(Records excerpted from a collection)
■ ■ ■ ■ ■

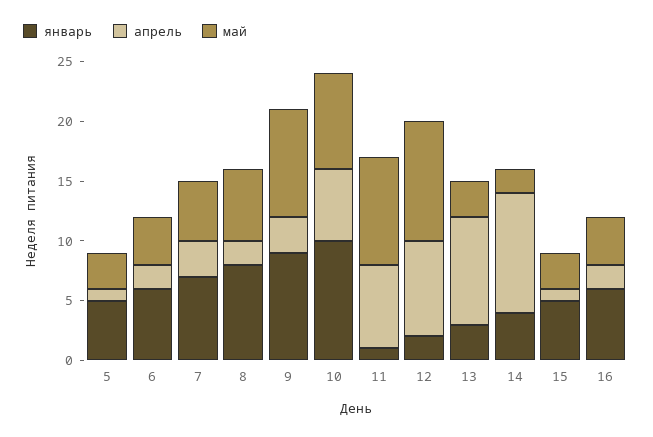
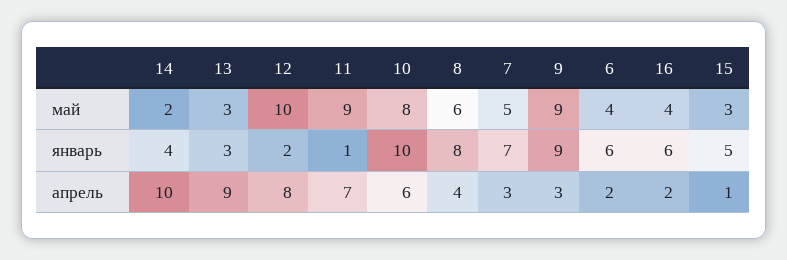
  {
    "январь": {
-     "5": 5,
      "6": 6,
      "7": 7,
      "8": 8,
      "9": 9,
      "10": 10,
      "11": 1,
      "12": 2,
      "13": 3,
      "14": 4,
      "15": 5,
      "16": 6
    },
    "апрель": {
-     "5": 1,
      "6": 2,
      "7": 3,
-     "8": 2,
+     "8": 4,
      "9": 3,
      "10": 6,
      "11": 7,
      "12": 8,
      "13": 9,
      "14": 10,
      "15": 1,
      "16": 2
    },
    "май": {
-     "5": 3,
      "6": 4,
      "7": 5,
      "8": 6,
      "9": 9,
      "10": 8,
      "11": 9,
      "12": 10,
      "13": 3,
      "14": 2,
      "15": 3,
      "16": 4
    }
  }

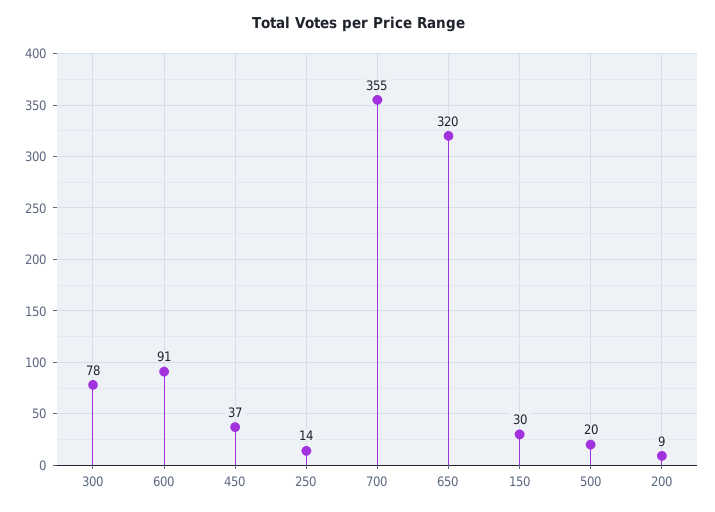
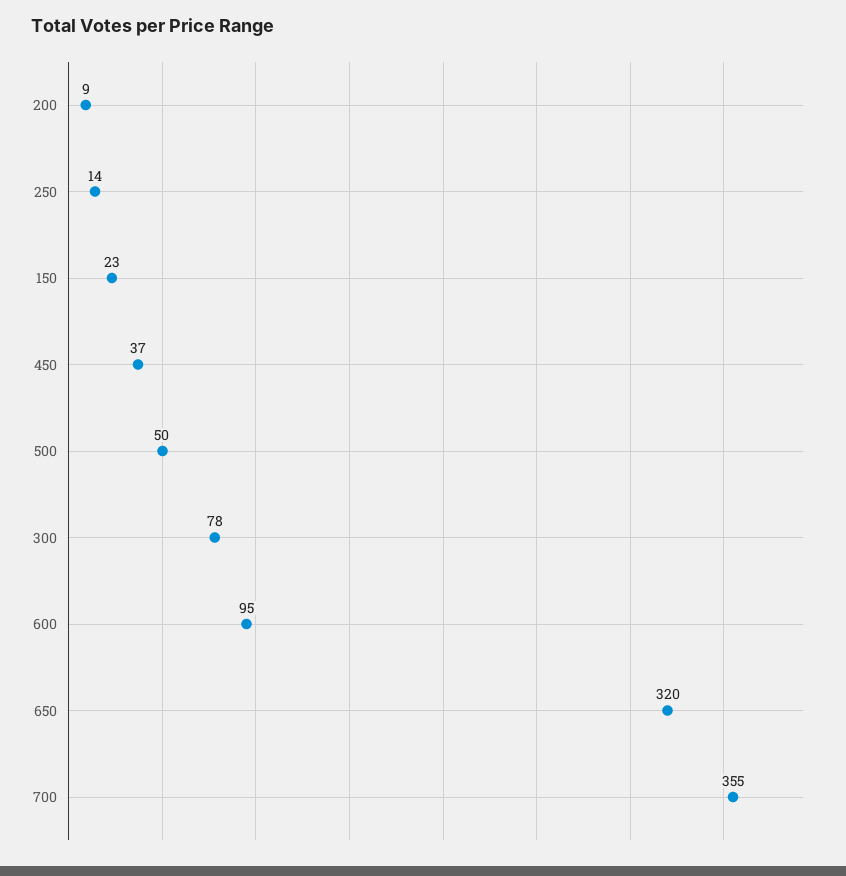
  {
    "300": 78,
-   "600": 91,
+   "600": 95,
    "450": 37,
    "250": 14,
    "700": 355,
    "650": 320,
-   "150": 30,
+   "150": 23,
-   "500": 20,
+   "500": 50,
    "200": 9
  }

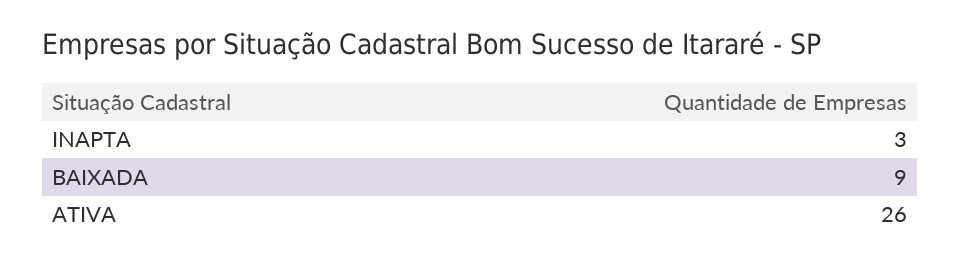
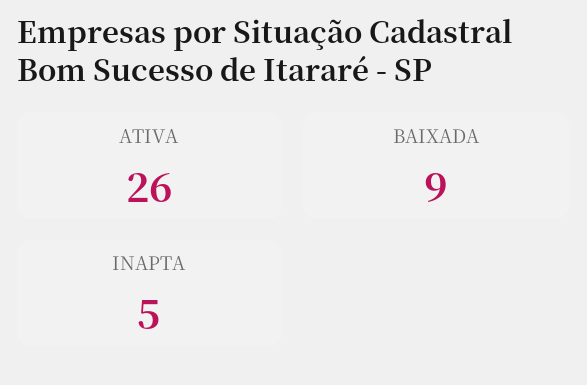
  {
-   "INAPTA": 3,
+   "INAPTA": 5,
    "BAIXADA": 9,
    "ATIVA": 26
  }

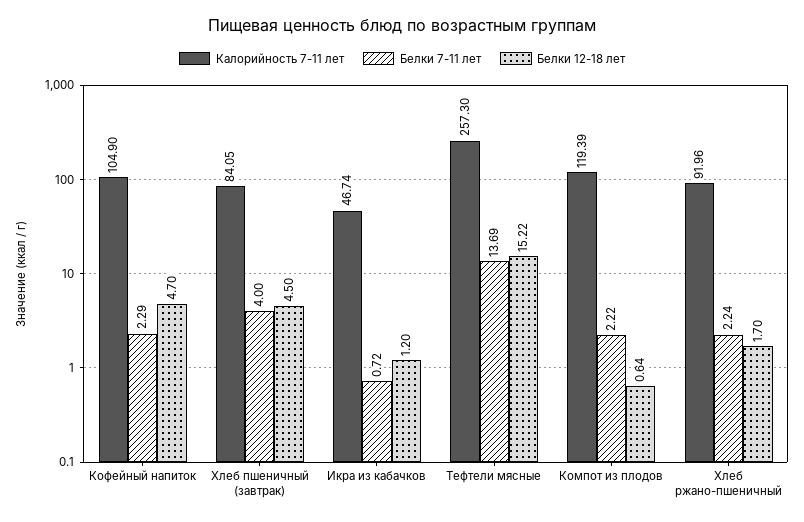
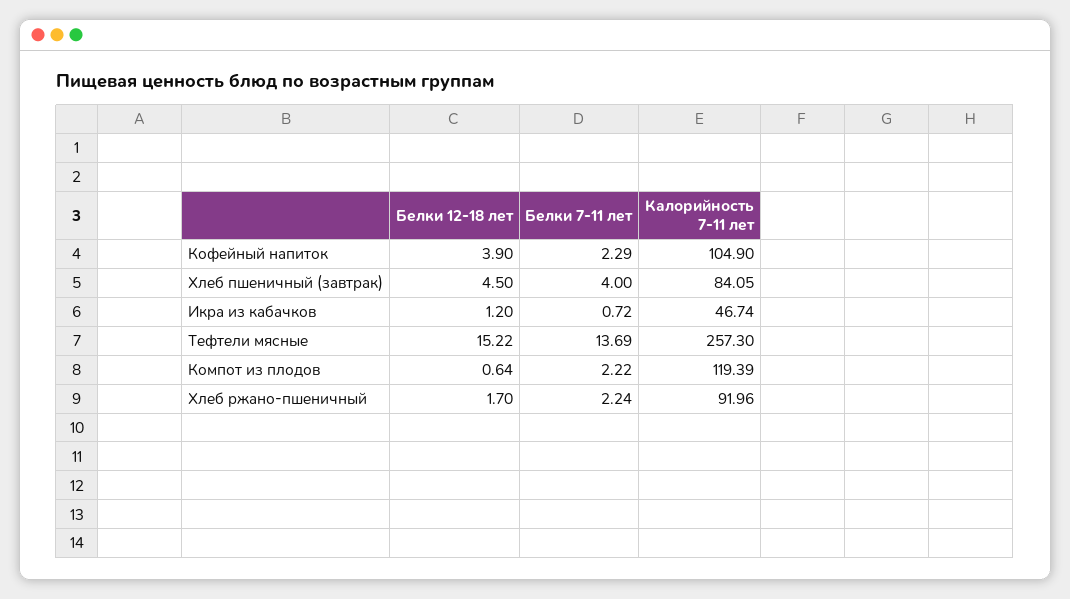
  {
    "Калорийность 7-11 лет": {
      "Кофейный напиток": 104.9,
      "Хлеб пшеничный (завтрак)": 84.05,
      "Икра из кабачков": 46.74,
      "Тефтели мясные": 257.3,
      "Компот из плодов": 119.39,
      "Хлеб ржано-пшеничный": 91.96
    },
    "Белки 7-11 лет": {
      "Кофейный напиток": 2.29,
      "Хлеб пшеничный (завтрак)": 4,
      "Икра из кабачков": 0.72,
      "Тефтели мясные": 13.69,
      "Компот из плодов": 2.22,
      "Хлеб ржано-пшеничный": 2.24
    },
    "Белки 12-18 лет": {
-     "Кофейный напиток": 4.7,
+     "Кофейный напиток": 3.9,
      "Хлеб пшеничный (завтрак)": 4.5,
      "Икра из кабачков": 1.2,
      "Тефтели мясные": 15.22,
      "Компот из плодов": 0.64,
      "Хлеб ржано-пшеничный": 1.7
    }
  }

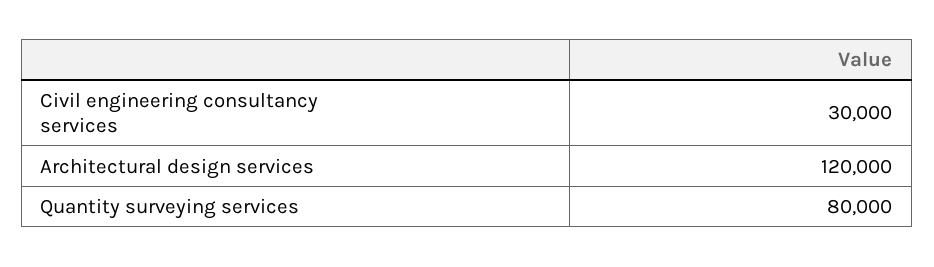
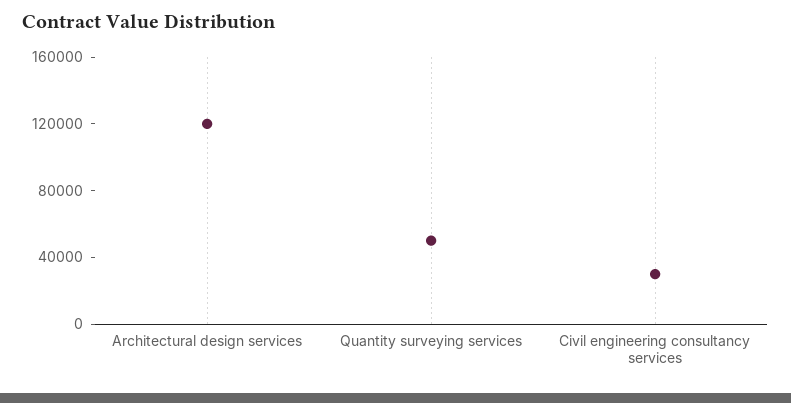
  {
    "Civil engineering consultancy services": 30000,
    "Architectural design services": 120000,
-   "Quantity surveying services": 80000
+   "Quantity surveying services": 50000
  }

■ ■ ■ ■ ■

* **REQUIREMENT**: A verbatim copy of the records above, without pictures, is required.

* **EXPECTED ANSWER**:
  {
    "январь": {
-     "5": 5,
      "6": 6,
      "7": 7,
      "8": 8,
      "9": 9,
      "10": 10,
      "11": 1,
      "12": 2,
      "13": 3,
      "14": 4,
      "15": 5,
      "16": 6
    },
    "апрель": {
-     "5": 1,
      "6": 2,
      "7": 3,
-     "8": 2,
+     "8": 4,
      "9": 3,
      "10": 6,
      "11": 7,
      "12": 8,
      "13": 9,
      "14": 10,
      "15": 1,
      "16": 2
    },
    "май": {
-     "5": 3,
      "6": 4,
      "7": 5,
      "8": 6,
      "9": 9,
      "10": 8,
      "11": 9,
      "12": 10,
      "13": 3,
      "14": 2,
      "15": 3,
      "16": 4
    }
  }

  {
    "300": 78,
-   "600": 91,
+   "600": 95,
    "450": 37,
    "250": 14,
    "700": 355,
    "650": 320,
-   "150": 30,
+   "150": 23,
-   "500": 20,
+   "500": 50,
    "200": 9
  }

  {
-   "INAPTA": 3,
+   "INAPTA": 5,
    "BAIXADA": 9,
    "ATIVA": 26
  }

  {
    "Калорийность 7-11 лет": {
      "Кофейный напиток": 104.9,
      "Хлеб пшеничный (завтрак)": 84.05,
      "Икра из кабачков": 46.74,
      "Тефтели мясные": 257.3,
      "Компот из плодов": 119.39,
      "Хлеб ржано-пшеничный": 91.96
    },
    "Белки 7-11 лет": {
      "Кофейный напиток": 2.29,
      "Хлеб пшеничный (завтрак)": 4,
      "Икра из кабачков": 0.72,
      "Тефтели мясные": 13.69,
      "Компот из плодов": 2.22,
      "Хлеб ржано-пшеничный": 2.24
    },
    "Белки 12-18 лет": {
-     "Кофейный напиток": 4.7,
+     "Кофейный напиток": 3.9,
      "Хлеб пшеничный (завтрак)": 4.5,
      "Икра из кабачков": 1.2,
      "Тефтели мясные": 15.22,
      "Компот из плодов": 0.64,
      "Хлеб ржано-пшеничный": 1.7
    }
  }

  {
    "Civil engineering consultancy services": 30000,
    "Architectural design services": 120000,
-   "Quantity surveying services": 80000
+   "Quantity surveying services": 50000
  }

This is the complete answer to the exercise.